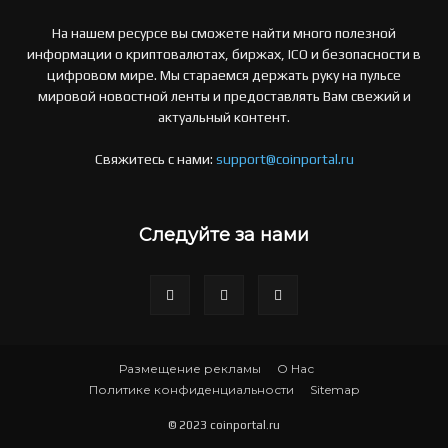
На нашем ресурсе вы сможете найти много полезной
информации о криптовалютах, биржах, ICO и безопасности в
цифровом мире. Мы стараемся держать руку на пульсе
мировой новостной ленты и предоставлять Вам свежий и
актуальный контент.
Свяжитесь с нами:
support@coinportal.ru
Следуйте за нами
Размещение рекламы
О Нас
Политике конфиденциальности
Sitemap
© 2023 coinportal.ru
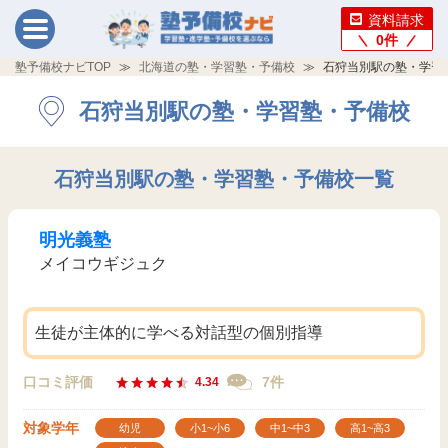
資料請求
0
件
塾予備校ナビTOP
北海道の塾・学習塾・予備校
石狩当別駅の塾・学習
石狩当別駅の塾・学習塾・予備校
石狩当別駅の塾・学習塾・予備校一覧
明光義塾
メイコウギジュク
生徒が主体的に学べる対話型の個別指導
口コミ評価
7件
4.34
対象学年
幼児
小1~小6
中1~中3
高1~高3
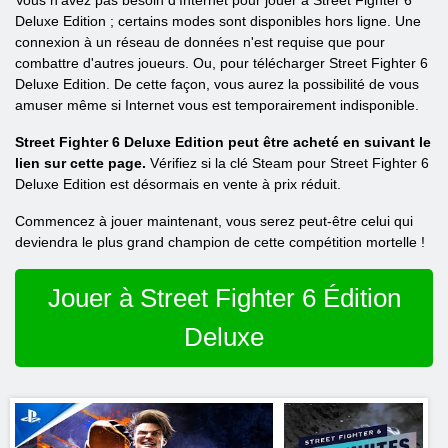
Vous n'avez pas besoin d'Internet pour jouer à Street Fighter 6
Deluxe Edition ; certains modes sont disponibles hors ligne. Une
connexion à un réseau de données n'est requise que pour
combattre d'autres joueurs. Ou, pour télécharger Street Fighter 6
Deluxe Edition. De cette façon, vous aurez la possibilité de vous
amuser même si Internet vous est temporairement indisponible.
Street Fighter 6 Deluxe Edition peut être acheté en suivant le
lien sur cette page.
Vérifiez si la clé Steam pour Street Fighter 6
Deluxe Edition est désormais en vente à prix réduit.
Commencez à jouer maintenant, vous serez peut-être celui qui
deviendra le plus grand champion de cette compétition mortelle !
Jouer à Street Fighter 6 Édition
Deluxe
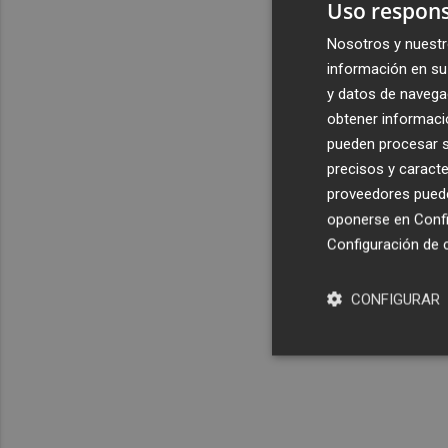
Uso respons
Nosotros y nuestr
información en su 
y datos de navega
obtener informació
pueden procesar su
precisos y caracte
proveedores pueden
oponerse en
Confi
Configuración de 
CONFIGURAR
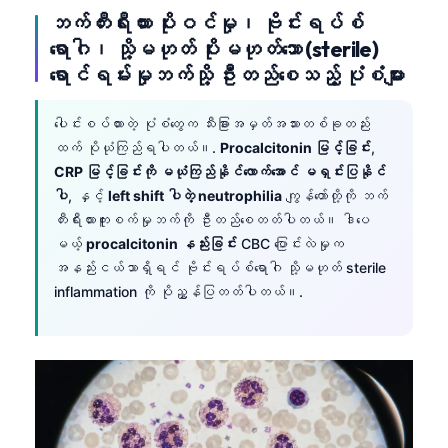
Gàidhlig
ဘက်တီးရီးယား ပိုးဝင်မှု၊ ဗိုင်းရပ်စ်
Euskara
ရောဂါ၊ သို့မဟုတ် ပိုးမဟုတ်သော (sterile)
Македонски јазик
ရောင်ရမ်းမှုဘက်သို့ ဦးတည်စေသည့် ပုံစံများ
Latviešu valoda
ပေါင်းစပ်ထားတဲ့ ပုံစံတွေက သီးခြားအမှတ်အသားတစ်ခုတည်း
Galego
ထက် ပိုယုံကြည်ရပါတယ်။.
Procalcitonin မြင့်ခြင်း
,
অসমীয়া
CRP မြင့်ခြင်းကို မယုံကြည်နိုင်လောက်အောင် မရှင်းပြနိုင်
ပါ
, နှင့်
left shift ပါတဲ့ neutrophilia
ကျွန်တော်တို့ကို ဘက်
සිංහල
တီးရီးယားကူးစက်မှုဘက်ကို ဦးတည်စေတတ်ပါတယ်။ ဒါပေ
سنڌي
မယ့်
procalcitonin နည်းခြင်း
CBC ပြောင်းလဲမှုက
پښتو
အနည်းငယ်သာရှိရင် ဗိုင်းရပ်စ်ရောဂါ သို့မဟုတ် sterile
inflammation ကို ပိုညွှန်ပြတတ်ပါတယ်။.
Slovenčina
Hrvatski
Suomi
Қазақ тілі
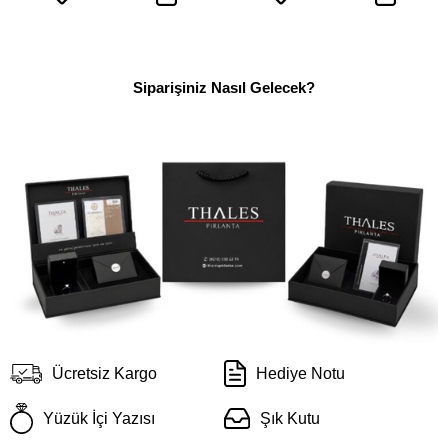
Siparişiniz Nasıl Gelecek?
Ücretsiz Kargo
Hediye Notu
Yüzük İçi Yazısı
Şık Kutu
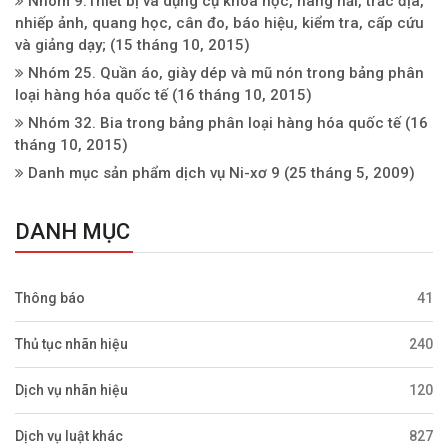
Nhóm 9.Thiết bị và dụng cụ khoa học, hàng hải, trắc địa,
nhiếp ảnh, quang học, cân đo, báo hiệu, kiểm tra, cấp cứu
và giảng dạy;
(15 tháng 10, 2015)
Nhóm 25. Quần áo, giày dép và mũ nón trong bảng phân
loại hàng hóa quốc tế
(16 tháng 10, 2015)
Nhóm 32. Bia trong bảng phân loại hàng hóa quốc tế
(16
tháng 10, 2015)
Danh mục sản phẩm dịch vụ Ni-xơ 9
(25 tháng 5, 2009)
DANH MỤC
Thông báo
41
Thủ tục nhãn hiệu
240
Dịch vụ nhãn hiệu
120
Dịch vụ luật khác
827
* * *
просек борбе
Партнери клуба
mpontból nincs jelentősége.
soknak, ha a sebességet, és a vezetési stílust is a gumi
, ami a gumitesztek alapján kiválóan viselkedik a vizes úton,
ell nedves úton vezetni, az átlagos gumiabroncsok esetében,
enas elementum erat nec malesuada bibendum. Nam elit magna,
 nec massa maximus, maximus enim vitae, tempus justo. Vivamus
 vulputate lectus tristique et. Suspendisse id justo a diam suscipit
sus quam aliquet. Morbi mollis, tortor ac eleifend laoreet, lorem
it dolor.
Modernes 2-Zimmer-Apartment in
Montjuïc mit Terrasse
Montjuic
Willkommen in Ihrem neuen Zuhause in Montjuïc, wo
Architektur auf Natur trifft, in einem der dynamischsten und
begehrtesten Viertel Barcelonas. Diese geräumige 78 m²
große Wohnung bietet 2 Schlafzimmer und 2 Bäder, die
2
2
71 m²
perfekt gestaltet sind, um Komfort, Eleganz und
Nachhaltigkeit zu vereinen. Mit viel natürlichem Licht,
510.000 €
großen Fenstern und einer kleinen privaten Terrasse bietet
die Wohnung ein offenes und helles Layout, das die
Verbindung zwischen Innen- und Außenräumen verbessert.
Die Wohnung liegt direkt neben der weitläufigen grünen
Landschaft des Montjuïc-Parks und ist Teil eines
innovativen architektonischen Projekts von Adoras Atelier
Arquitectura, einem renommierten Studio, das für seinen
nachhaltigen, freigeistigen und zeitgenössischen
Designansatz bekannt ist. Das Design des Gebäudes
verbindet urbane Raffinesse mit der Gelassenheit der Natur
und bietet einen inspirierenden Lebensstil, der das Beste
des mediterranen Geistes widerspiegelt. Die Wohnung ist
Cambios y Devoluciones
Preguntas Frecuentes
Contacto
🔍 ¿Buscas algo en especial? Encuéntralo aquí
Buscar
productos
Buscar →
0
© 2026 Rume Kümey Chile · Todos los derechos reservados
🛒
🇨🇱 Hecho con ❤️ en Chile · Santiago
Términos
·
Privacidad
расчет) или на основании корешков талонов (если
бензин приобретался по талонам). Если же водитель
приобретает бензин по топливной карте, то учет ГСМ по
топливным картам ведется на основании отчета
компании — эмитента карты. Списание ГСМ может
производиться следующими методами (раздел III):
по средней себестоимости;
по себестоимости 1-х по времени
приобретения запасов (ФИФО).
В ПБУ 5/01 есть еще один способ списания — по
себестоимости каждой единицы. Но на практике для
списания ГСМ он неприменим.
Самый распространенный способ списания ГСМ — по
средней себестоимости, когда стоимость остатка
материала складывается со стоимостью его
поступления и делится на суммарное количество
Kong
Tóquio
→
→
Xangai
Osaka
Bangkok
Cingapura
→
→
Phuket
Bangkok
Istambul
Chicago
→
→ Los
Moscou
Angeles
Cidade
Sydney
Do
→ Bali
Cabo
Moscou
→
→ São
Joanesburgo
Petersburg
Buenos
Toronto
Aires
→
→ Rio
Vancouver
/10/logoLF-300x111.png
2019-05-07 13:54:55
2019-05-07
==
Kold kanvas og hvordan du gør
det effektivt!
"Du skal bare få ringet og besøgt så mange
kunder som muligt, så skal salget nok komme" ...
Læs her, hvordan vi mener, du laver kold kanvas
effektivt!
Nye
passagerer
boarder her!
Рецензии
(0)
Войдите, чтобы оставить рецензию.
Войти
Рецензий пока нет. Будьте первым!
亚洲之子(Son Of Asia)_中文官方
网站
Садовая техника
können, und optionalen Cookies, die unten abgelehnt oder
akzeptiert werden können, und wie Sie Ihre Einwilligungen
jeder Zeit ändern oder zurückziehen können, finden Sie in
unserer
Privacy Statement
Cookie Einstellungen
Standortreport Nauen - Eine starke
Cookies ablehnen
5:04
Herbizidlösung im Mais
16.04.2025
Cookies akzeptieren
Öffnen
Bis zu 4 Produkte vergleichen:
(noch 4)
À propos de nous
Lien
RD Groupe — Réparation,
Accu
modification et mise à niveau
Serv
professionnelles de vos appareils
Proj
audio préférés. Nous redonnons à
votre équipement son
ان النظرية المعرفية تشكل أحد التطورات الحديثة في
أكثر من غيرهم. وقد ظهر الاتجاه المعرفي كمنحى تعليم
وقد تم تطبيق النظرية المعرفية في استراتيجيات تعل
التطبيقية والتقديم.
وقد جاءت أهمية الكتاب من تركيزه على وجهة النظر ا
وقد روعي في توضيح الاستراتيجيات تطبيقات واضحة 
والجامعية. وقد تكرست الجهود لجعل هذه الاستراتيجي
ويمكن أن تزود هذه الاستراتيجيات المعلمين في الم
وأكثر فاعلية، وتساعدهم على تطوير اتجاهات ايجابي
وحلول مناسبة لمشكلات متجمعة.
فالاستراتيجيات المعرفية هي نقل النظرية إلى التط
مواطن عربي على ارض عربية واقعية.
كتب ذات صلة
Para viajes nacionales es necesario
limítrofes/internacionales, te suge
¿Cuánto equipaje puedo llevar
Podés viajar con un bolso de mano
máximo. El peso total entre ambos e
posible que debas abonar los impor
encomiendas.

**EXERCISE:** Show each line in the entries above that contains the word "Nhóm", matching case exactly.

**TASK ANSWER:**
Nhóm 9.Thiết bị và dụng cụ khoa học, hàng hải, trắc địa,
Nhóm 25. Quần áo, giày dép và mũ nón trong bảng phân
Nhóm 32. Bia trong bảng phân loại hàng hóa quốc tế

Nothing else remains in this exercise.